Again, the feeling. Again, the extinguisher. Go away. Go away. Stop! I internally screamed at my own heart.

“Sorry John. It’s just that I… I have to go. I forgot that I… that I have to go.”

John rolled to a sitting position. “Alright. Let me walk you back.”

“No, that’s okay! Um, that’s okay.” I quickly brushed the grass off my tweed skirt. “You stay here. You just got here. You should stay. Really. I’m fine.”

His eyes bounced around as if he were trying to put together the sudden and abrupt turn of events. “Was it something I said?”

“No, not at all. Um, kind of the opposite actually,” I said.

“Huh?”

I grimaced. “Don’t worry about it. I’m fine. Everything’s fine. Everything’s… great. I’ll— I’ll talk to you again, later.”

I beat it out of there, half-running on the uneven mud trail between the giant oak trees. I could hear John call after me from the hidden garden. “Em, wait!”

I didn’t. I couldn’t. I was full on taking Dr. Greggs advice and I was getting myself the Galactica out of there. I huffed and puffed all the way through the back alley, into Aunt Mimi’s garden, through the little kitchen, around the corner and up the stairs. Not stopping or slowing at any point during the journey. I slammed my bedroom door shut and clawed at my face.

Alright, Emmeline. Take a deep breath and think things through. Be logical now.

I consciously slowed my breaths and sat on the bed. Alright. That had been a fluke. I was just excited because of all the historical meaning behind it. And not because of John himself or anything like that. Yeah. That’s right. It had all been a little fluke.

My reflection blushed in that full-length mirror. Dr. Thorne was watching me in all my awkward glory. And how would I even explain this erratic behavior? No matter what I told him, I would not tell him about the weird little fleeting feeling that I had. Anything that would suggest I was getting too close would be enough of an excuse for Thorne to consider the mission compromised and take over.

So, no. He would never find out. John’s life depended on it.

I couldn’t get personally involved like that. I mean I was there to get involved, but not involved involved. I had to be twice as careful now. I would focus on breaking up the band. No more miss nice girl. The band had to go. It had to.

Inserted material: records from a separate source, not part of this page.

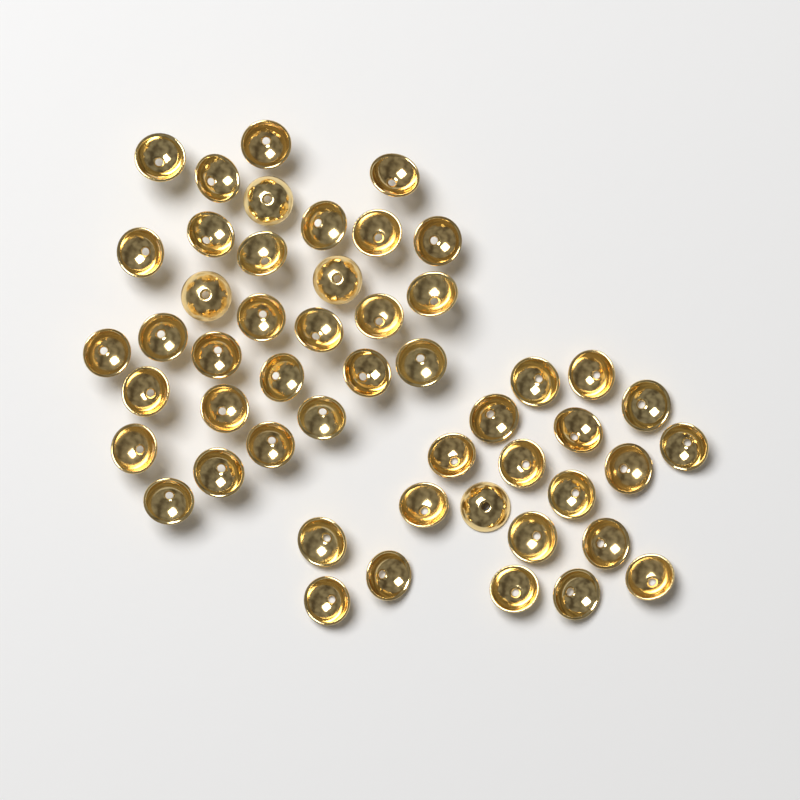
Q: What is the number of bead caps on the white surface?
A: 50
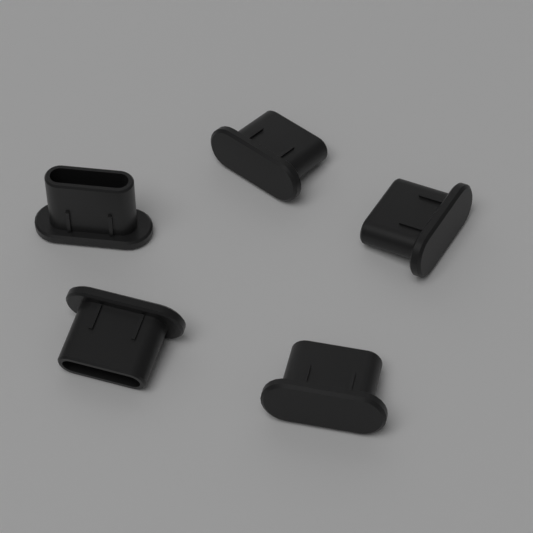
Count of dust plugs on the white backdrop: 5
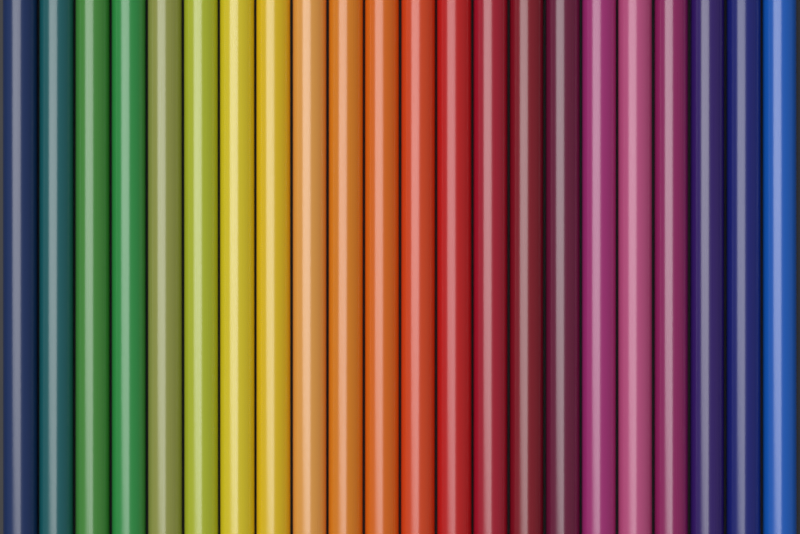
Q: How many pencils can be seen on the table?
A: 22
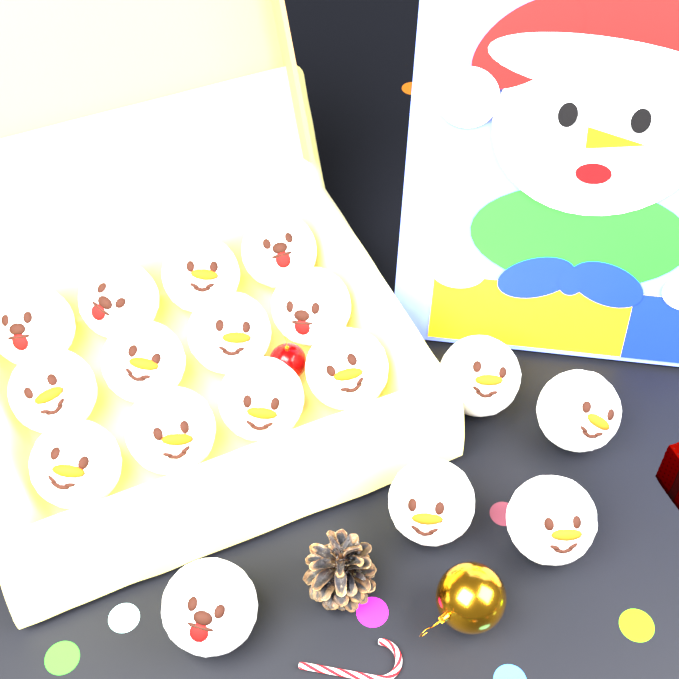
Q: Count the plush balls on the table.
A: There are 17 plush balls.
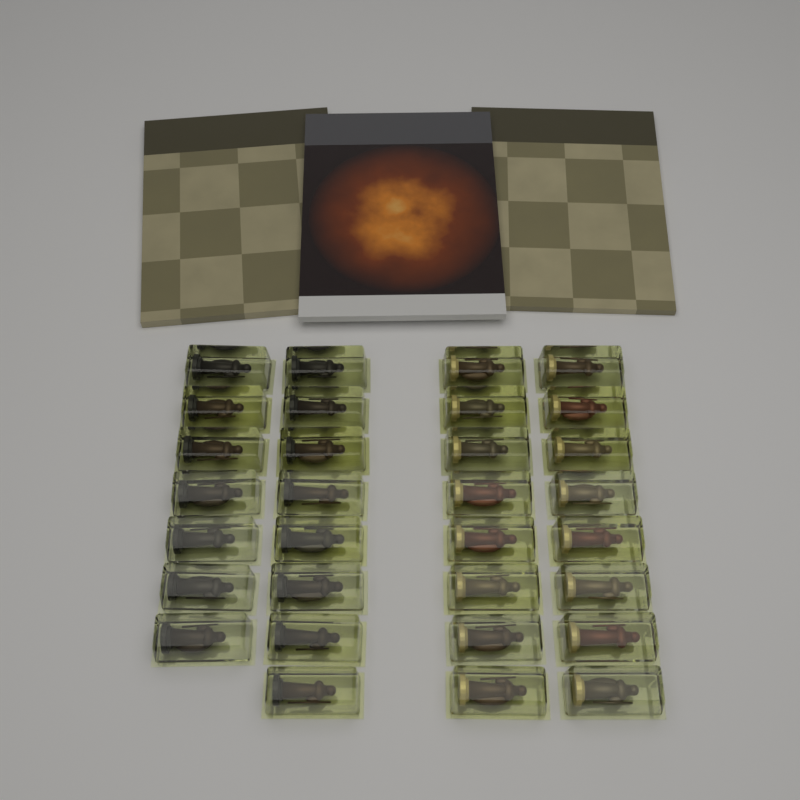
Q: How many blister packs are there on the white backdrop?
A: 31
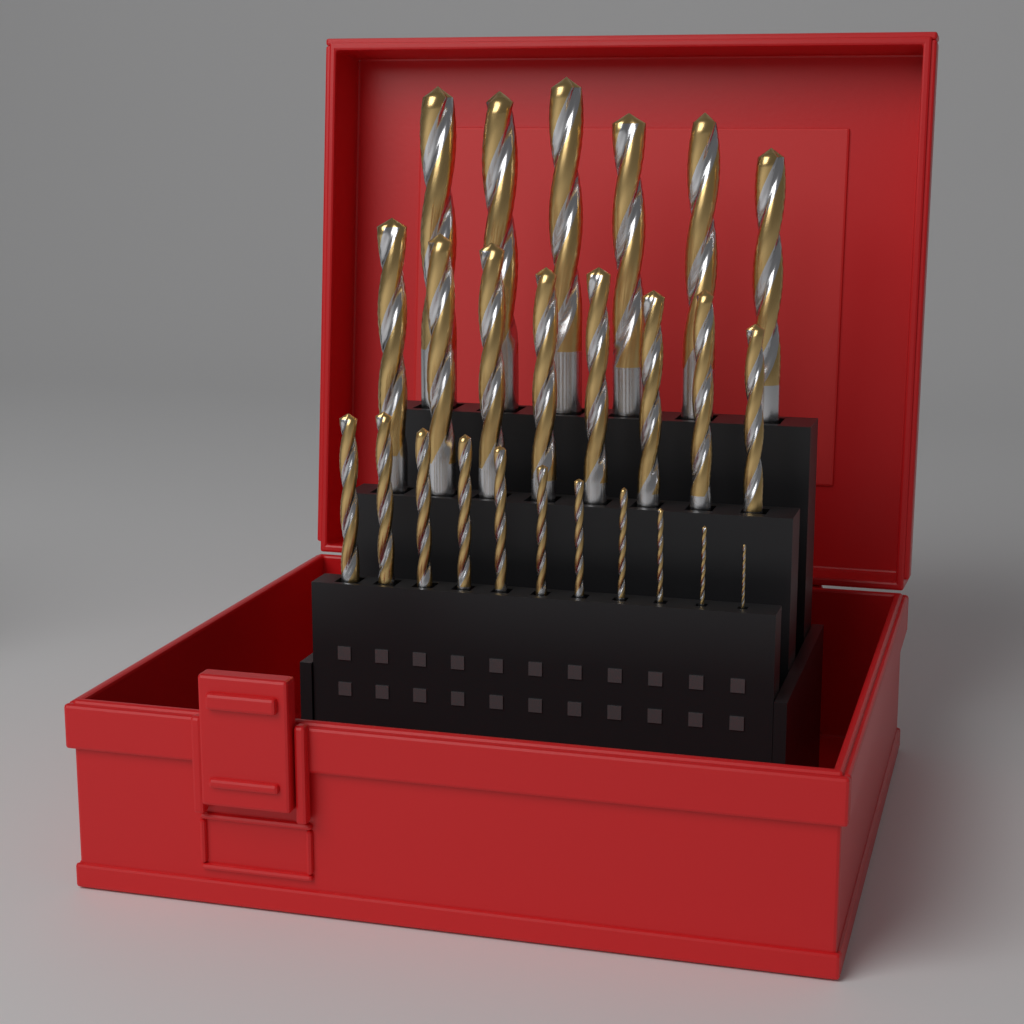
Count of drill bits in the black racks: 25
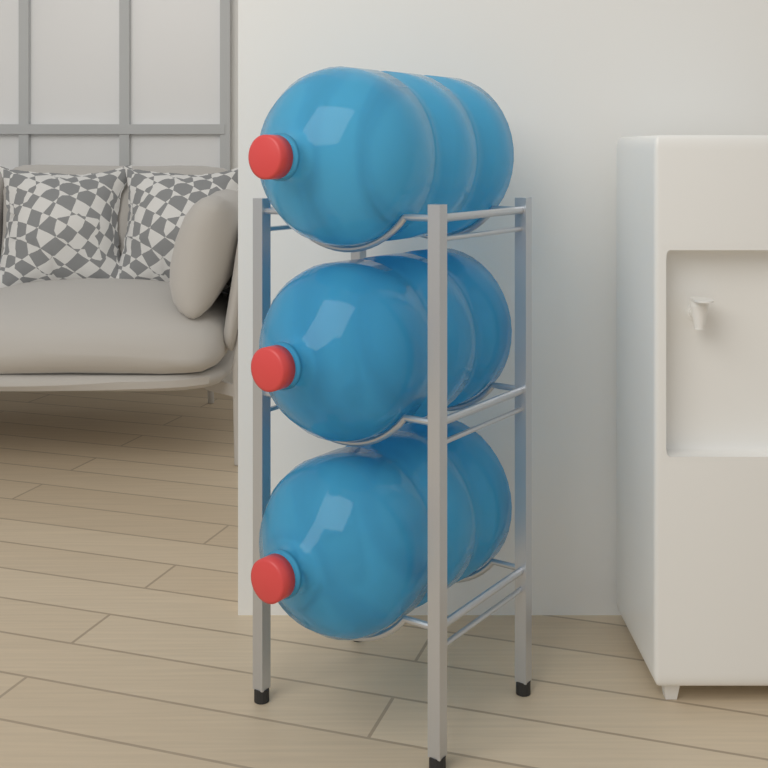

 I looked at my hands, still dirty from playing at Strawberry Field. The image of laughing and joking with John was tainted with the image of aiming my gun at his AI and pulling the trigger. Not to mention the image of Julia laughing and dancing with him by the piano. That memory was especially clear. I slipped my shoes off and crawled into bed all dusty from sitting outside. The house was shrieking quiet again and I hated it. I turned on the videos from Que and tried to remove myself from John.